Он был ей противен, мерзок, уродлив. По-девичьи кротко она отвернулась от него, опустив голову, перекрестилась и зашла в притвор.
***
Плеск воды заглушал тихий, но эмоциональный разговор троих мужчин сидящих в лодке.
«Вы, Степан Матвеевич, зря поступили так, и нам лучше было бы придерживаться нашему плану и не рисковать почем зря?!»
«А что мы собственно теряем? Пойду я один. Если Карасёвы уже вернулись, я объяснюсь с ними, скажу, что загулял, не сдюжил и запил, покаюсь, наобещаю с три короба. А вечером мы к ним нагрянем. Если вода будет пребывать с такой скоростью, то ночью им будет явно не до гостей, то есть до нас. Если же их дома нет, то осмотрюсь, со всеми переговорю и узнаю, когда они в точности будут».
«А план-то неплохой, не так ли, Костя?» – ухмыльнулся тоненькой улыбкой самый молодой из них, поглаживая правой рукой вьющийся ус.
«Будь по-вашему, Степан Матвеевич, оружие у вас при себе?»
«Еще бы было не по-моему, – улыбнулся и как бы в шутку выпалил приказчик, – при себе, всегда при себе, вы о себе лучше побеспокойтесь, за своим оружием следите и после того, как я зайду в ворота, отплывите на лодке подальше – так, чтобы я вас видел, а вы меня. Глядите, судари, в оба, будьте начеку, через час меня не будет – быстро налегайте на вёсла и на другой берег реки, к монастырю. Но это на самый крайний случай, даже не могу представить на какой, но такой план надо держать в уме».
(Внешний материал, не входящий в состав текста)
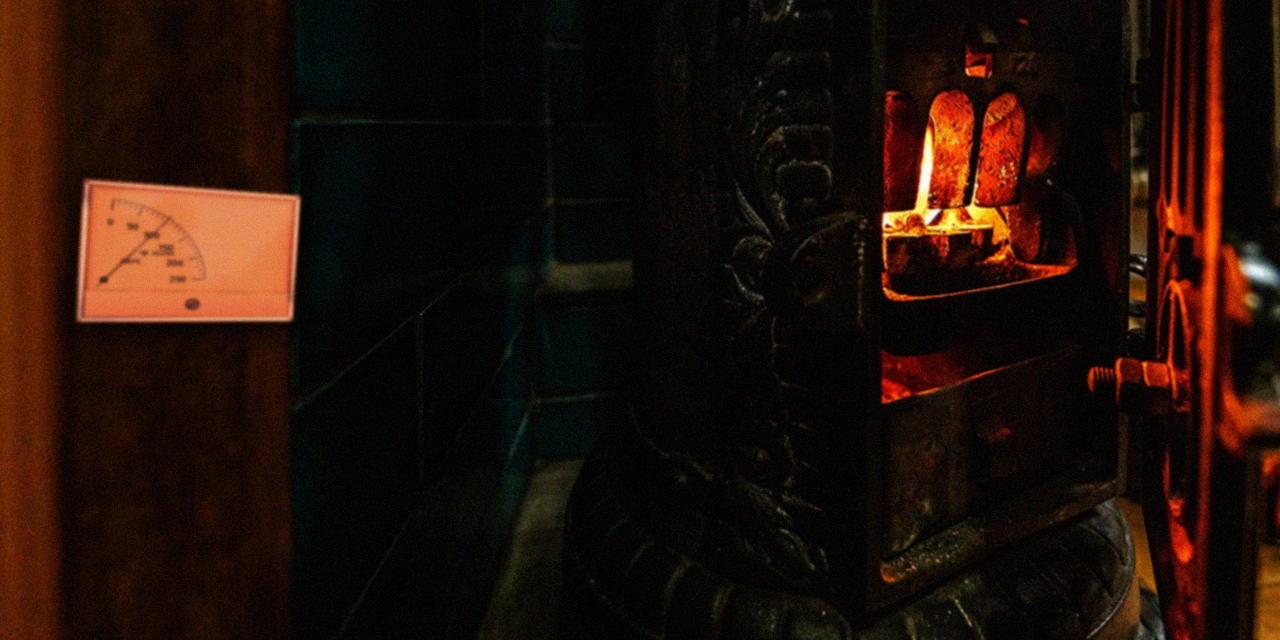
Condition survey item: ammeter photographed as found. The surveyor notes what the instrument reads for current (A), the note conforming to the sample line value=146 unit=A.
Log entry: value=100 unit=A
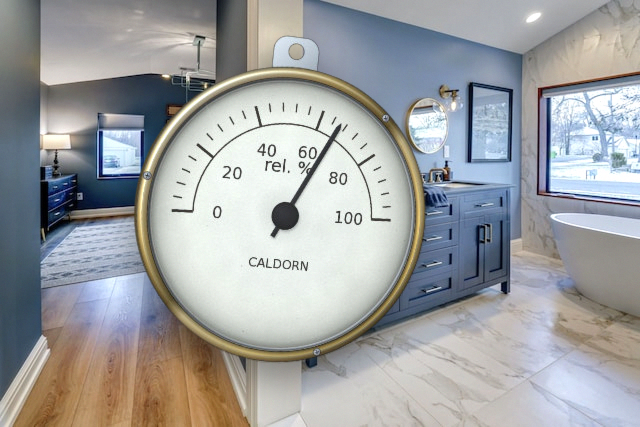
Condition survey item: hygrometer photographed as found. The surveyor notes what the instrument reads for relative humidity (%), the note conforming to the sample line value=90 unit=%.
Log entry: value=66 unit=%
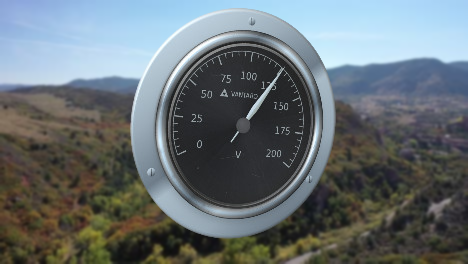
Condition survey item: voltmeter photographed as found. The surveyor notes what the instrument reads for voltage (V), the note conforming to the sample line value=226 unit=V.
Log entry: value=125 unit=V
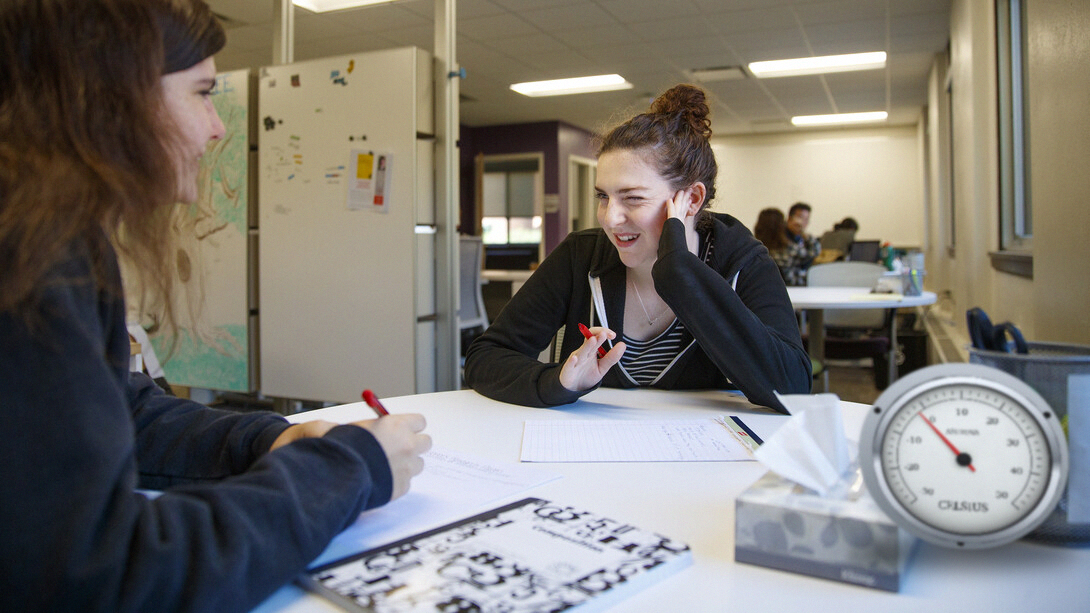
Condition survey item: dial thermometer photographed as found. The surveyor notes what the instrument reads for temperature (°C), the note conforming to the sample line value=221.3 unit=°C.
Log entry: value=-2 unit=°C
Приказчик ловко спрыгнул с лодки, открыл ворота и исчез из виду. Во дворе было пустынно, и он, чертыхаясь, по щиколотку в воде, быстрым и уверенным шагом зашёл в барский дом.
Он прекрасно знал, как устроен дом, где расположены господские комнаты, через какую гостиную в них удобно попасть.
***
После того, как его разбудили, Бальтазар не мог уснуть. Сегодня он остался без работы и, ворочаясь на своей жесткой спартанской постели, пытался продолжить свой сон. Сон к нему не шёл. Зато мыслей в голове было много. Такие мысли обременяют особенно по утрам. Они способны отравить весь предстоящий день. Под такими мыслями человеку тяжело, как под каменной плитой, где плита это собственная судьба, которая крепко прижала тянущуюся к свету душу.
Понемногу это чувство превращалось в тревогу. Он понимал и знал, что вот-вот что-то произойдет, но что именно, конечно, нет.